An analysis of the RNA-seq data was done as follows: the quality of the raw FASTQ files was checked using FastQC v0.11.9 according to the Phred quality score (82). Adapter trimming was performed using Trimmomatic v0.39 (83). Later, the trimmed reads were aligned to the mouse reference transcriptome (GRCm39, release 105), downloaded from Ensembl, and reads were quantified using Kallisto pseudoaligner v0.46.2 (84). The quality was checked using MultiQC v1.12. Kallisto abundance files were analyzed using R statistical computing environment v4.1.0 with Rstudio and Bioconductor v3.13 installed (85). Filteration, normalization, and multiple hypothesis testing were done using Sleuth package v0.30.0 (86). Mouse gene annotation was retrieved from Ensembl using biomaRt package v2.50.2 (87). Graphs were modified using EnhancedVolcano, pheatmap, and ggplot2 (88–90). For gene set enrichment analysis (GSEA), transcript-level counts were summarized to gene level using the makeLinkedTxome argument in Tximeta (91). The gene level-summarized experiment was filtered and normalized using DESeq2 (92). The analysis was done using the GSEA software v4.2.1 (Broad Institute, San Diego, CA) by mapping the expression set against the hallmark gene set (93). Pathway functional analysis and visualization were performed on LFCshrinked (ashr) DESeq2 results using ClusterProfiler package and visualized with “enrichplot” package (94, 95). KEGG pathway analysis was done using Pathview R package (96). We used the Unix distribution of the programs downloaded and managed using Anaconda (see Fig. S2 in the supplemental material).

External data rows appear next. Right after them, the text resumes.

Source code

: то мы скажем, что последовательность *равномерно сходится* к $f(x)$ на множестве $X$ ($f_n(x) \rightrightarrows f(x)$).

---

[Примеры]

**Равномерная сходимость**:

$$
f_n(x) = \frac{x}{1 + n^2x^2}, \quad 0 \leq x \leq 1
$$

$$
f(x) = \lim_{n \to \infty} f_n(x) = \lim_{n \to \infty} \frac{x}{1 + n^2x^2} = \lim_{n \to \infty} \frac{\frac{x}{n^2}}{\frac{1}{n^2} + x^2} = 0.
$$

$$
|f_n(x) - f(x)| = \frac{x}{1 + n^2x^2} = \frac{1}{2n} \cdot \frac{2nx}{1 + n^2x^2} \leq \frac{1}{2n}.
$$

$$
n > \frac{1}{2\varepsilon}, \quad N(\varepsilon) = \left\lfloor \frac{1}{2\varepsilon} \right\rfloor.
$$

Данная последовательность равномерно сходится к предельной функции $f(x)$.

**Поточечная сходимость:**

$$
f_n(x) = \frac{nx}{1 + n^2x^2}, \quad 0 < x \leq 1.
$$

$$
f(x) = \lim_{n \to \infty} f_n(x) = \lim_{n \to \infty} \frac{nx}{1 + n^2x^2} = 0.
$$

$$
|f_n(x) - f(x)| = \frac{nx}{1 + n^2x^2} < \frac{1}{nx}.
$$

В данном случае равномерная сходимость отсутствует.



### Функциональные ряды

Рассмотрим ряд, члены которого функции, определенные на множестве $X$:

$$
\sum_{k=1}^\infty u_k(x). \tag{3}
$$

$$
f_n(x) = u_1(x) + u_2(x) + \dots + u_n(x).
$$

Software and statistical analysis.

All data were presented as mean ± SD. Two-tailed unpaired Student’s t test with Welch’s correction or one-way analysis of variance (ANOVA) with Tukey’s multiple comparisons were used for significance. Data analyses were performed using GraphPad Prism v9.3.1. P values are represented as follows: not significant (ns), P > 0.05; *, P ≤ 0.05; **, P ≤ 0.01; ***, P ≤ 0.001; and ****, P ≤ 0.0001. R statistical computing environment v4.1.0 was used for RNA-seq data analysis. As mentioned in the legends, the Wald test with false discovery rate (FDR) was used to determine the differentially expressed genes among groups. Gene set enrichment analysis was done using GSEA software v4.2.1 (Broad Institute, San Diego, CA). Illustrations were created with BioRender.com.

Data availability.

The RNA-seq raw read data presented in this study can be found online at the SRA database under the BioProject number PRJNA814809.